Participation Is the Medicine -
You still have to step into the water.
I woke up early this morning, this is not unusual, this is where I take my moment before the household needs me. This morning I had every intention of working on something practical and forward-facing, because there is a calling for the info on the Summer Gathering to be out in world….
And instead, something deeper asked for my attention.
Not because I planned it.
But because it needed to be named.
What surfaced today is not unique to one group, one programme, or one moment, even though it is our current Wintering container, the Sacred Pause, that brought it to me, we are in the week of stillness, and that always allows these moments to arise, but, it is something I’ve seen repeatedly over many years of creating space for women — and something I’ve had to meet in myself, too.
A quiet but persistent pattern:
We long for change…
but we hesitate to fully participate in creating it.
The Pattern Beneath the Surface
It often looks like this:
We sign up for something — a course, a journey, a container, a new way of being — because something inside us knows it’s time.
We want things to shift.
We want to feel different.
We want to live differently.
And then, when the invitation asks us to slow down, to turn inward, to take responsibility for our own engagement… resistance appears.
“This isn’t what I expected.”
“I feel lost.”
“I need more support.”
“I want more connection.”
“I don’t know if this is working.”
Sometimes that feedback is important.

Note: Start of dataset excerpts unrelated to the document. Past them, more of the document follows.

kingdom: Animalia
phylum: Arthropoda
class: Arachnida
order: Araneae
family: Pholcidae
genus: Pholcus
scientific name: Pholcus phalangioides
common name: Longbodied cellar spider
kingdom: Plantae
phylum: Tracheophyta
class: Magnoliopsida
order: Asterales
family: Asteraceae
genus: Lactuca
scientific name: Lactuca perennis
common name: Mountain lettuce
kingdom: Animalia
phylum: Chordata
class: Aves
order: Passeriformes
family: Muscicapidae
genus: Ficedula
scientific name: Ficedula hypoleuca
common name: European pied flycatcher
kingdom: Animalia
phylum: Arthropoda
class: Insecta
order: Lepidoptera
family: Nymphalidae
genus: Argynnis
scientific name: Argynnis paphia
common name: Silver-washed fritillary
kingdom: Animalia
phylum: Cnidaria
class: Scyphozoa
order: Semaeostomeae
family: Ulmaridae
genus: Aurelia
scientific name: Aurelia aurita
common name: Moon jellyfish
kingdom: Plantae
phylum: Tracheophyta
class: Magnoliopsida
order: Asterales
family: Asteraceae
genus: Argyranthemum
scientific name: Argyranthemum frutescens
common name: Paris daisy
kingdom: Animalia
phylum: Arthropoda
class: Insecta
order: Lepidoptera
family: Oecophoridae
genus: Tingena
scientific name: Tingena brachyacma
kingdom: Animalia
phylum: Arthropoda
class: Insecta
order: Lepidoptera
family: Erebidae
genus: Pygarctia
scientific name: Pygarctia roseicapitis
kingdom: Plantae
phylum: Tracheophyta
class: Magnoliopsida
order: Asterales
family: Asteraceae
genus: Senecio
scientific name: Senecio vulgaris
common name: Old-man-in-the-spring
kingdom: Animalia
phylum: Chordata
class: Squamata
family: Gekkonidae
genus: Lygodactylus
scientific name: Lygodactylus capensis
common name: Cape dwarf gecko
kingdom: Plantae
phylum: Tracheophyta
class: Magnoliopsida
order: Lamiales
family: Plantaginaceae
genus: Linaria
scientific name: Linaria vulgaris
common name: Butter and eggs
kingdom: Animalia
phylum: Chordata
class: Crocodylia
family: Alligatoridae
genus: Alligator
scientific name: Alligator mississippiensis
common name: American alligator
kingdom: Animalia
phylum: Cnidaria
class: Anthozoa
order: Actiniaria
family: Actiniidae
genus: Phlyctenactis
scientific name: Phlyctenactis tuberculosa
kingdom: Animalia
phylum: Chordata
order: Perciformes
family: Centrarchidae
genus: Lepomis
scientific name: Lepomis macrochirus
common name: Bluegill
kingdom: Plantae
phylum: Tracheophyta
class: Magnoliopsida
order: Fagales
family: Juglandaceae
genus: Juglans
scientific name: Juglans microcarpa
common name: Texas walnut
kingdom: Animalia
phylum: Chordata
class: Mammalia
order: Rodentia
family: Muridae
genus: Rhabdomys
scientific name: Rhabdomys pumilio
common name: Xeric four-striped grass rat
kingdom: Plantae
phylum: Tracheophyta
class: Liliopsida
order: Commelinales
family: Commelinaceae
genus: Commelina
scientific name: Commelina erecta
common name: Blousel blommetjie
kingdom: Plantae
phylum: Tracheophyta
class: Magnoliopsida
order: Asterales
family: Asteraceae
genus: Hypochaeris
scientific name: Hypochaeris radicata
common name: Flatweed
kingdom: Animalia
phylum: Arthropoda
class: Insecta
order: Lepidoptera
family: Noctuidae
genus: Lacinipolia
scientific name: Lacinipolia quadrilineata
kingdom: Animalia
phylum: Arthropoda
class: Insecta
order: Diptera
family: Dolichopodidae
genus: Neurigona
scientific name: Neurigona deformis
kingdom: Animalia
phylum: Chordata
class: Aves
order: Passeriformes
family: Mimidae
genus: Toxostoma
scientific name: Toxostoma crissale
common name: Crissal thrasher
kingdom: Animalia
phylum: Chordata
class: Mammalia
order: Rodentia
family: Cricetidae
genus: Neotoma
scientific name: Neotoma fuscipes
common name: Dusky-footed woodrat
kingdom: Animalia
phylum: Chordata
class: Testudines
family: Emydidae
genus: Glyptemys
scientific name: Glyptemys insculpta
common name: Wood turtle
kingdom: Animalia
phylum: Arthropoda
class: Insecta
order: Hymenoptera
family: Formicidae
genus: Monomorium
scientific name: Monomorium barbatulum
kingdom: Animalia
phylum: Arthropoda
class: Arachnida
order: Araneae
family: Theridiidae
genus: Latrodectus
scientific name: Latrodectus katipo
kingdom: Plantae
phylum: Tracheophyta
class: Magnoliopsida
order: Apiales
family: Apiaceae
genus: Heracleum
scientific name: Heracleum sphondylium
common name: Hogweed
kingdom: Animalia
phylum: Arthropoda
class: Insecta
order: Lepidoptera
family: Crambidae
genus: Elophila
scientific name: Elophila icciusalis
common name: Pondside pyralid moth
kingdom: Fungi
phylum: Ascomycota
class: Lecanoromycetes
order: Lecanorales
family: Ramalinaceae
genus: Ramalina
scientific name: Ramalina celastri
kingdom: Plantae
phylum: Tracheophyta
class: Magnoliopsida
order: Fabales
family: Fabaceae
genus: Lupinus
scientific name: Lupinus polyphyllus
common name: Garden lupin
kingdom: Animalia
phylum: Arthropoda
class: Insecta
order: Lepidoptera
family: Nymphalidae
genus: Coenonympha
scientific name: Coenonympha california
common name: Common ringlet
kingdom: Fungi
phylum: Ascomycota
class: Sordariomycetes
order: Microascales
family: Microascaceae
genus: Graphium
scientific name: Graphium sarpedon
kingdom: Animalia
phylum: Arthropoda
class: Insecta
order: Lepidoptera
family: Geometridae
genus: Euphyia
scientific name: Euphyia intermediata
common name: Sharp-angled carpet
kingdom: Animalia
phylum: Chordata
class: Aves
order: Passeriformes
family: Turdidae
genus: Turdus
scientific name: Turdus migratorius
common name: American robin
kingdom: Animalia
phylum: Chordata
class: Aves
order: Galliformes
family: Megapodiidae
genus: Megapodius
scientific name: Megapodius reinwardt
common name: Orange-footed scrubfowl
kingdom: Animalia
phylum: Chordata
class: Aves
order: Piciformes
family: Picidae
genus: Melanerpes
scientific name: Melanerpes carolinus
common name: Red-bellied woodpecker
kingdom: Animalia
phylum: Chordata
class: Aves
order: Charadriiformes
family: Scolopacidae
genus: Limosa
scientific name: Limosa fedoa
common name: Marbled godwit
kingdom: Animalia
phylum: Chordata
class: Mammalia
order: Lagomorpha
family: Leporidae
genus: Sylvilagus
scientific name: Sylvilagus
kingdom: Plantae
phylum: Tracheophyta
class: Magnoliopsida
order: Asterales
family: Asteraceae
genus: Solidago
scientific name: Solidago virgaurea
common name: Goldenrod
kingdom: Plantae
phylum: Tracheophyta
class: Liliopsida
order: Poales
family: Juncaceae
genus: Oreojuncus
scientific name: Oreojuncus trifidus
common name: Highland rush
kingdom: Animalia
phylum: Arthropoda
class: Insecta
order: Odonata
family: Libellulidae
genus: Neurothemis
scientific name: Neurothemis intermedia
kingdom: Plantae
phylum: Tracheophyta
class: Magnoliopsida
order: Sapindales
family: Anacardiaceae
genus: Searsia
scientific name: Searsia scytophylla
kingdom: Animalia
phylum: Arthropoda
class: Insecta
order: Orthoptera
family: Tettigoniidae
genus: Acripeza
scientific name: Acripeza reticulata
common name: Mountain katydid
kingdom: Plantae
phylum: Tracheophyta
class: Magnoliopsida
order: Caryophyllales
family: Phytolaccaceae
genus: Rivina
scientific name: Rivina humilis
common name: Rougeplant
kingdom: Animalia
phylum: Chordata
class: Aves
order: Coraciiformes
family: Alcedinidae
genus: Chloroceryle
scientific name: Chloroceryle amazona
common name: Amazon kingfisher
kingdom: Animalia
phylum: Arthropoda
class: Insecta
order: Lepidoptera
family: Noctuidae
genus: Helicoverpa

Containers do need refining.
But often — and this is the part we don’t talk about enough — the discomfort isn’t a sign that something is wrong.
It’s a sign that we’ve reached the edge of ourselves.
Stillness Is Where Avoidance Shows Up
We live in a world that rewards movement, productivity, distraction, and constant stimulation.
Stillness asks something else.
Stillness removes the noise.
Stillness reveals our habits.
Stillness shows us where we avoid ourselves.
And when that happens, it’s much easier to question the process than to meet what’s being stirred.
We look outside:
for more guidance,
more hand-holding,
more accountability,
more reassurance.
But what if the thing we’re waiting for…
is our own participation?
Stop Outsourcing Your Life
We are deeply conditioned to outsource our power.
To teachers.
To leaders.
To therapists.
To programmes.
To systems.
To someone else who will tell us what to do, how to be, when we’re “doing it right.”
But no one can live your life for you.
No one can take responsibility for your becoming.
No one can do the inner work instead of you.
Support matters.
Sisterhood matters.
Guidance matters.
But devotion cannot be outsourced.
Participation Is the Medicine
The women I see truly changing — not performing healing, but living it — are not the ones doing things perfectly.
They are the ones who choose to show up.
They carve out time.
They sit with discomfort.
They notice when old patterns surface.
They stop waiting for motivation and start choosing devotion.
Not more doing — but different doing.
An hour a day.
It doesn’t have to be neat.
It doesn’t have to be linear.
It doesn’t have to look like anyone else’s rhythm.
But it does require intention.
And no — scrolling your phone doesn’t count.
A Moment of Personal Honesty
I’ll say this plainly: I am no longer available to sit in spaces where nothing changes.
Not because I lack compassion — but because I honour it.
Listening without movement doesn’t serve anyone.
Endlessly circling the same stories doesn’t heal them.
Staying loyal to the past doesn’t create a future.
Your story matters — but it is not a chain.
It is a thread.
And threads are meant to be woven forward.
An Invitation
If something in this has stirred you, pause here.
Not to judge yourself — but to be honest.
Ask yourself:
Where am I still waiting instead of participating?
Where have I outsourced my power?
What pattern keeps resurfacing when things go quiet?
What would sacred action look like in the rhythm of my life?
Because change can be instant.
But only when you’re willing to step out of the identity that keeps you safe…
and into the life that’s asking to be lived.
Participation is the medicine.
And yes — you still have to step into the water.